Electronic – How to solve for node voltages using mesh analysis

It's often best to redraw the schematic. Sometimes, this works well in your favor. This is an unbalanced wheatstone bridge:

^{simulate this circuit – Schematic created using CircuitLab}

This would be very easy with nodal. But you want mesh. So:

$$\begin{align*} 20\:\text{V}-\left(I_1+I_3\right)\cdot R_8-\left(I_1+I_2\right)\cdot R_7-I_1\cdot R_6&=20\:\text{V}\\\\ 0\:\text{V}-\left(I_2-I_3\right)\cdot R_9-\left(I_1+I_2\right)\cdot R_7-I_2\cdot R_{10}&=0\:\text{V}\\\\ 20\:\text{V}-\left(I_1+I_3\right)\cdot R_8-\left(I_3-I_2\right)\cdot R_9&=0\:\text{V} \end{align*}$$

You should be able to solve for \$I_1\$, \$I_2\$, and \$I_3\$ with ease.

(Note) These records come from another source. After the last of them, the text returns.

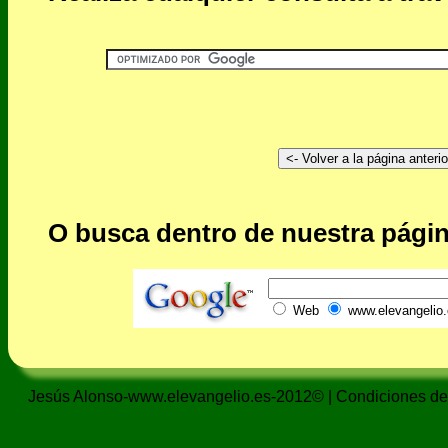
O busca dentro de nuestra págin
Web
www.elevangelio.
Jesús Alonso-www.elevangelio.es-2012© |
Condiciones de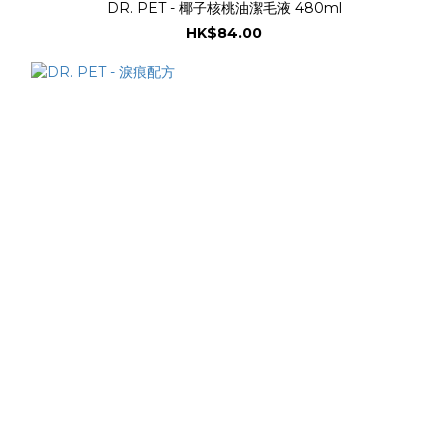
DR. PET - 椰子核桃油潔毛液 480ml
HK$84.00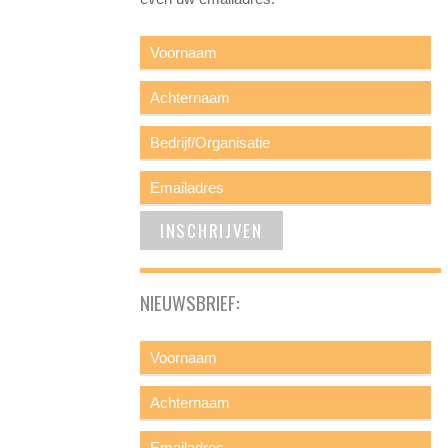
NIEUWSBRIEF:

Once you have the currents, it's very easy to solve for \$V_x\$ and \$V_y\$. For example, \$V_x=20\:\text{V}-\left(I_1+I_3\right)\cdot R_8\$.

Should you have wanted nodal, then it would be these:

$$\begin{align*} \frac{V_x}{R_7}+\frac{V_x}{R_8}+\frac{V_x}{R_9}&=\frac{V_y}{R_7}+\frac{20\:\text{V}}{R_8}+\frac{0\:\text{V}}{R_9}\\\\ \frac{V_y}{R_6}+\frac{V_y}{R_7}+\frac{V_y}{R_{10}}&=\frac{20\:\text{V}}{R_6}+\frac{V_x}{R_7}+\frac{0\:\text{V}}{R_{10}} \end{align*}$$

Here, you'd solve for just two voltages. And from there, you could get the currents if you wanted them.

Either way works.